Park Chan-Wook's Next Movie, 'Decision To Leave,' Starts Shooting This Month
Park Chan-wook is getting started on his first feature film in four years. The celebrated Korean auteur behind Oldboy and The Handmaiden is starting production on his next film, Decision to Leave, which is set to star Park Hye-il (The Host) as a detective who begins to suspect and fall for the widow of a murder victim (Tang Wei, Lust, Caution).Variety reports that Park Chan-wook is due to start filming Decision to Leave later this month. Produced by Moho Film and backed by CJ Entertainment, Decision to Leave is a Korean language drama with a bit of an international cast, led by Chinese actress Tang Wei of Lust, Caution fame, and longtime Bong Joon-ho collaborator Park Hye-il (The Host, Memories of Murder). Other cast members include Lee Jung-hyun, Go Kyung-pyo, and Park Yong-woo.
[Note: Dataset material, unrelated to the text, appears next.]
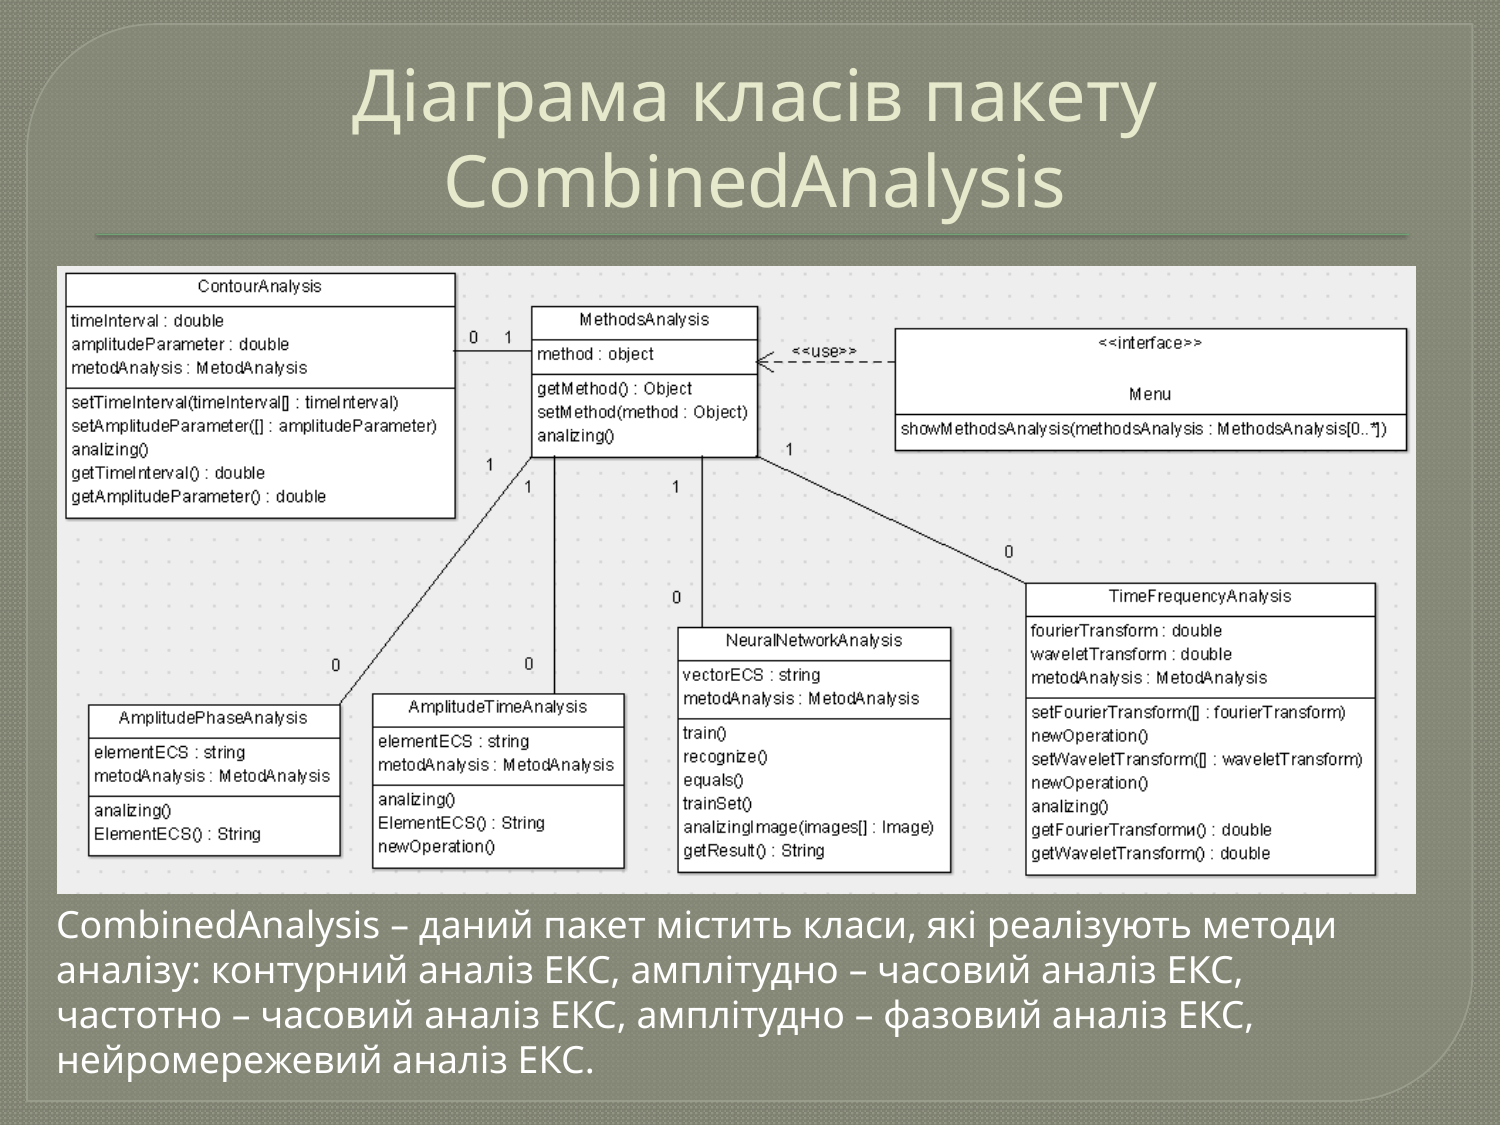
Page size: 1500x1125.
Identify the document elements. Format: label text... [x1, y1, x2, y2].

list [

The film is co-written by Park and frequent collaborator Jeong Seo-kyeong, with whom the filmmaker had previously partnered with for his 2006 rom-com I'm a Cyborg, But That's OK, the 2009 horror adaptation Thirst, and the acclaimed erotic thriller The Handmaiden, which played in competition at the 2016 Cannes Film Festival. Decision to Leave will let the pair explore yet another genre, that of the noir mystery. Here is the logline for Decision to Leave:
The story involves a diligent and serious detective (Park Hye-il) who is investigating a possible murder case in the mountainous countryside. He begins to suspect the man's widow (Tang), whom he also develops romantic feelings for.
Decision to Leave sounds like a noir in the vein of Alfred Hitchcock, which is intriguing territory for an envelope-pushing director like Park. The film comes four years after Park's last feature film The Handmaiden, which made /Film's best of the decade list, and two years after he made his foray into English-language TV with the John Le Carré adaptation for AMC/BBC, The Little Drummer Girl, starring Florence Pugh and Alexander Skarsgård.
Park remains one of the most exciting Korean auteurs, with his brutal, bone-breaking Vengeance Trilogy setting the stage for Korean film to explode on a global scale. With his fellow Korean Wave filmmaker and friend Bong Joon-ho recently taking home a historic Oscar for Parasite, it's only a matter of time before Park is back in the awards conversation in the U.S. and becomes the household name he deserves to be, especially after his electrifying erotic drama The Handmaiden was unfairly snubbed by the Academy four years ago.